Metric	Gate	Threshold
Cosine similarity	1	>= 0.999996
Relative L2 error	1	<= 0.002759
Token identity	0	Exact (`torch.equal`)
Logit identity	0	Exact (`atol=0, rtol=0`)
VRAM spread	2	<= 16 MiB
CPU RSS growth	2	<= 128 MiB

Relative L2 formula: \( \frac{\lVert \text{recomputed} - \text{native} \rVert_2}{\lVert \text{native} \rVert_2 + 10^{-12}} \), all comparisons in fp32.

Diagnostics are reported but do not gate. They exist for failure localization:

Max absolute error (Gate 1): per-record, not thresholded.
Pre-o_proj cosine (Gate 1): isolates whether a parity failure originates in the attention computation or in the head-merge/projection path.
Layer drift (Gate 1): per-layer mean cosine across steps. Error should not systematically grow with depth.

Fail-closed semantics¶

"Fail-closed" means: when the instrument detects an anomaly, it stops. It does not interpolate, impute, or degrade gracefully.
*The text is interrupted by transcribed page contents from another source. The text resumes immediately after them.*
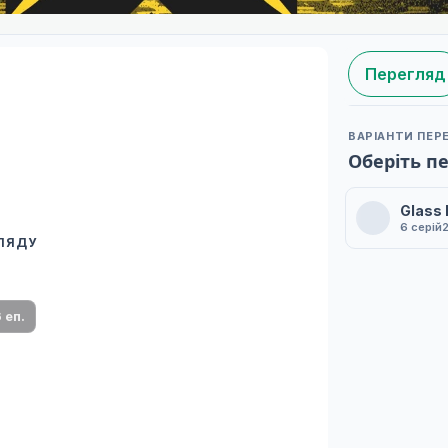
Перегляд
ВАРІАНТИ ПЕР
Оберіть п
Glass
6 серій
ГЛЯДУ
 переклад
ми плеєр і список серій.
 еп.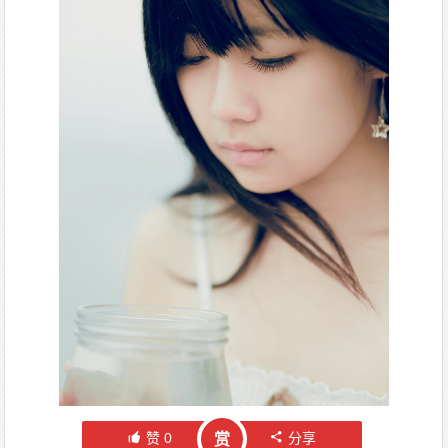
赞
0
分享
赏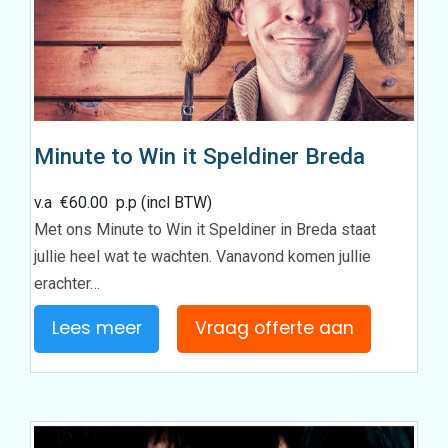
Minute to Win it Speldiner Breda
v.a
€
60.00
p.p (incl BTW)
Met ons Minute to Win it Speldiner in Breda staat
jullie heel wat te wachten. Vanavond komen jullie
erachter…
Lees meer
Vraag offerte aan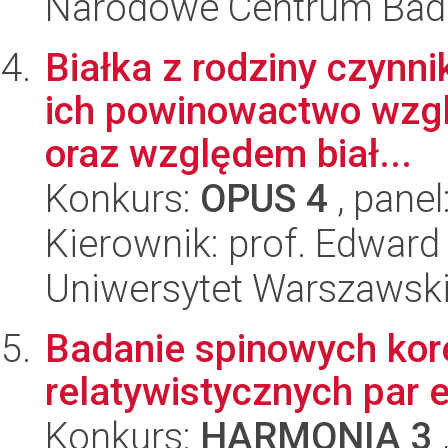
Narodowe Centrum Bad
Białka z rodziny czynnik
ich powinowactwo wzg
oraz względem biał...
Konkurs:
OPUS 4
, panel
Kierownik: prof. Edward
Uniwersytet Warszawski,
Badanie spinowych kor
relatywistycznych par 
Konkurs:
HARMONIA 3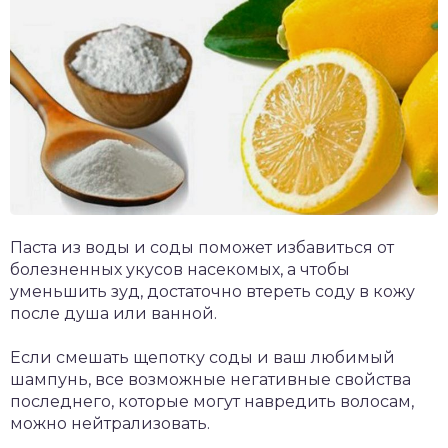
Паста из воды и соды поможет избавиться от
болезненных укусов насекомых, а чтобы
уменьшить зуд, достаточно втереть соду в кожу
после душа или ванной.
Если смешать щепотку соды и ваш любимый
шампунь, все возможные негативные свойства
последнего, которые могут навредить волосам,
можно нейтрализовать.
aggregate_deltas() raises on non-contiguous step_idx. No silent zero-fill.
compute_mean_delta_matrix() raises on missing layers. No silent zero-fill.
Gate 0 failure halts all downstream work. If the observer perturbs the system, every measurement is suspect.
Gate tests are tagged @pytest.mark.gpu and run via make test-gpu. They require the actual model on actual hardware. Mock tests prove plumbing; gate tests prove the instrument.